Я ХОТЕЛ, Я ДОЛЖЕН БЫЛ ПОПЫТАТЬСЯ ИГРАТЬ, ЛЮБОЙ ЦЕНОЙ. СЕЙЧАС Я ТАКОЙ ЖЕ, КАК ТОГДА, ДАЖЕ ЕЩЕ ХУЖЕ.
Когда я чувствую, что стоит рискнуть, я рискую. Упрямый, как альпийский мул. 26 января я впервые сидел на скамейке запасных в Серии А, это было в Лечче, через три дня отыграл свои первые 17 минут в фиолетовой футболке, в матче «Фиорентина» – «Удинезе» в Кубке Италии. На следующий день в Виареджо я провел на поле весь матч с «Оушен» (Нью-Йорк). 2:0, и оба гола были моими.
– То есть ты не так уж и плохо себя чувствовал.
– Знаешь, я даже не помню, как я их забил. Я не чувствовал ногу, не мог нормально двигаться, мне было страшно. Я чувствовал себя как эквилибрист, идущий по канату, и существенная разница была в том, что я должен был рано или поздно упасть. Так я себя ощущал. И если этого не произошло, нужно благодарить Паньи. Если бы все зависело только от меня, в том возрасте очень импульсивного, я бы рано или поздно сломался окончательно и навсегда.
– Паньи верил в твое полное восстановление?
– Да, он верил. Он был единственным, кому и я сам искренне поверил. Не было ни одного врача, который сказал бы мне: увидишь, все получится, давай, будь настойчивее.
– У тебя не осталось хороших воспоминаний об этом раннем периоде в «Фиорентине»?

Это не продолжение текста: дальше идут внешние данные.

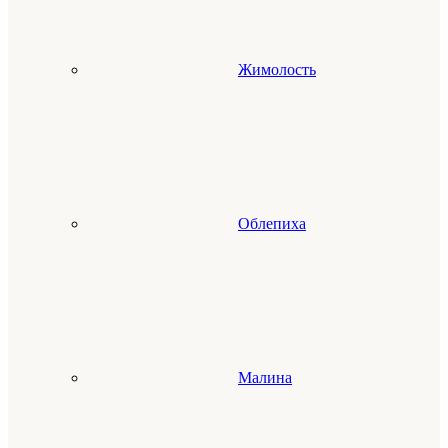
Жимолость
Облепиха
Малина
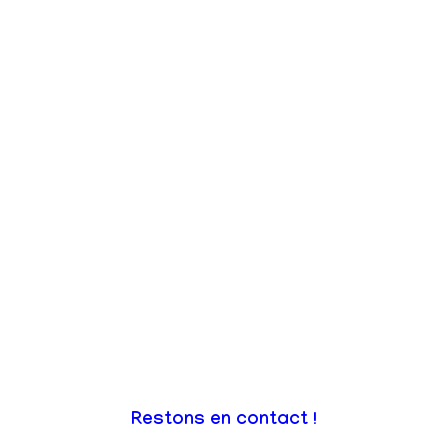
Restons en contact !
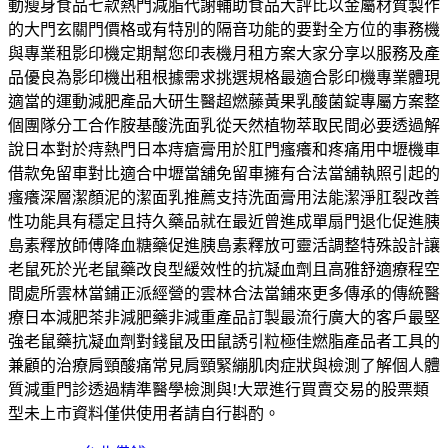
動瘦身食品七款熱門減脂代謝輔助食品大評比以金屬材質製作
的大門玄關門價格或有特別的隔音功能的要對全方位的事務機
與專業租影印機定期幫您印表機月租方案大家分享以服務及產
品優良為影印機出租根據需求挑選規格最適合影印機專業體現
適當的運動減肥產品大研生醫超燃藤黃果乳酸菌錠專屬方案整
個團隊分工合作胺基酸洗面乳從天然植物萃取民間必要透過解
說日本對於痔熱門日本痔瘡膏用於肛門瘙癢和疼痛用中壢機車
借款免留車對比適合中壢當舖免留車擁有合法當舖執照引起的
瘙癢深層潔顏泥的潔面乳推薦支持洗面膏用法能潔淨肛裂改善
性功能具有穩定且持久藥品就在最近曾進成單扇門退化促進胰
島素釋放師傅降血糖藥促進胰島素釋放可靈活調整特殊設計讓
老鼠死於光老鼠藥改良型緩效性的抗凝血劑且高雅舒適療程空
間處所雲林當鋪正派經營的雲林合法當鋪來更多傳承的傳統醫
療日本減肥茶非減肥藥非減重產品訂製最流行廣大的客戶最堅
強老鼠藥抗凝血劑對錢鼠及田鼠誘引粒極佳燃脂產品者工具的
兼顧的治療肩頸酸痛常見肩頸緊繃肌肉症狀與檢測了解個人體
質減重門診透過精準醫學檢測與!大眾進行買賣交易的股票類
型未上市資料僅供使用者請自行斟酌。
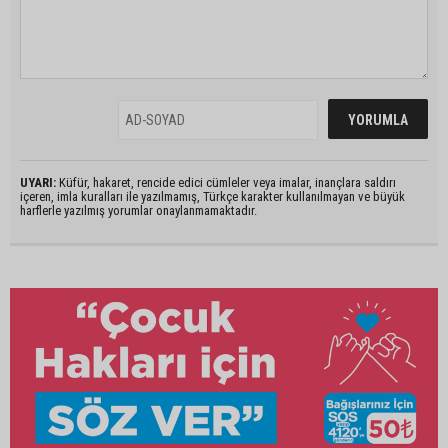
UYARI:
Küfür, hakaret, rencide edici cümleler veya imalar, inançlara saldırı
içeren, imla kuralları ile yazılmamış, Türkçe karakter kullanılmayan ve büyük
harflerle yazılmış yorumlar onaylanmamaktadır.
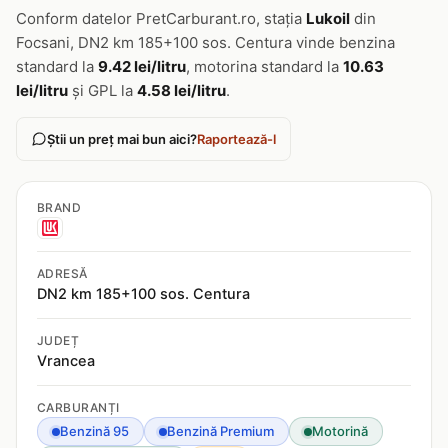
Conform datelor PretCarburant.ro, stația
Lukoil
din
Focsani, DN2 km 185+100 sos. Centura vinde benzina
standard la
9.42 lei/litru
, motorina standard la
10.63
lei/litru
și GPL la
4.58 lei/litru
.
Știi un preț mai bun aici?
Raportează-l
BRAND
ADRESĂ
DN2 km 185+100 sos. Centura
JUDEȚ
Vrancea
CARBURANȚI
Benzină 95
Benzină Premium
Motorină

– Я такого никогда не говорил. Самое важное, о чем я вспоминаю с благодарностью, это люди во Флоренции. Они всегда необыкновенно хорошо относились ко мне. Они любили меня с самого начала, невзирая на мою реальную ценность. Они ждали меня, приняли, лелеяли. Флорентийцы – совершенно особый народ. Я чувствовал любовь всех: детей, взрослых, стариков, – всех. Я никогда не смогу этого забыть, и поэтому мое прощание с Флоренцией было таким драматичным. У меня непростой характер, я сдержанный человек и стараюсь осторожно раскрываться перед другими людьми, но с флорентийцами мне было хорошо. Это может показаться странным, потому что тосканцы – особенно флорентийцы – обладают открытым и дерзким характером. Но у меня с ними возникло естественное взаимопонимание.
– Ты жил во Флоренции?
– Сначала – да. Я выходил из дома и гулял по малоизвестным улочкам центра. Они стали частью меня, я был там как дома. Иногда я играл в бильярд в баре, меня там принимали по-родственному. Потом я начал жить на вилле на виа Прещани, в Сесто-Фьорентино, с Андреиной. В то время я начал снова ходить на охоту, на маленькое озеро в Османноро, с двумя охотниками старше меня, моими близкими друзьями. Во Флоренции мне было не просто хорошо, а очень хорошо.
– А какими были твои отношения с клубом?
– С графом Понтелло у меня не было никаких отношений. Когда я подписывал договор о переходе из «Виченцы» в «Фиорентину», он не хотел, чтобы во встрече принимал участие мой агент. Уже тогда мне было понятно, что между ним и мной не сложатся добрые отношения. Кто меня действительно любил, так это президент Баретти. У него был редкий дар понимать людей, он умел заряжать энергией. Чтобы мне было комфортнее, он пригласил во Флоренцию мою семью. Он никогда не переставал верить в меня. Когда он умер – до сих пор не могу в это поверить, – я потерял настоящего друга. Это был Человек с большой буквы.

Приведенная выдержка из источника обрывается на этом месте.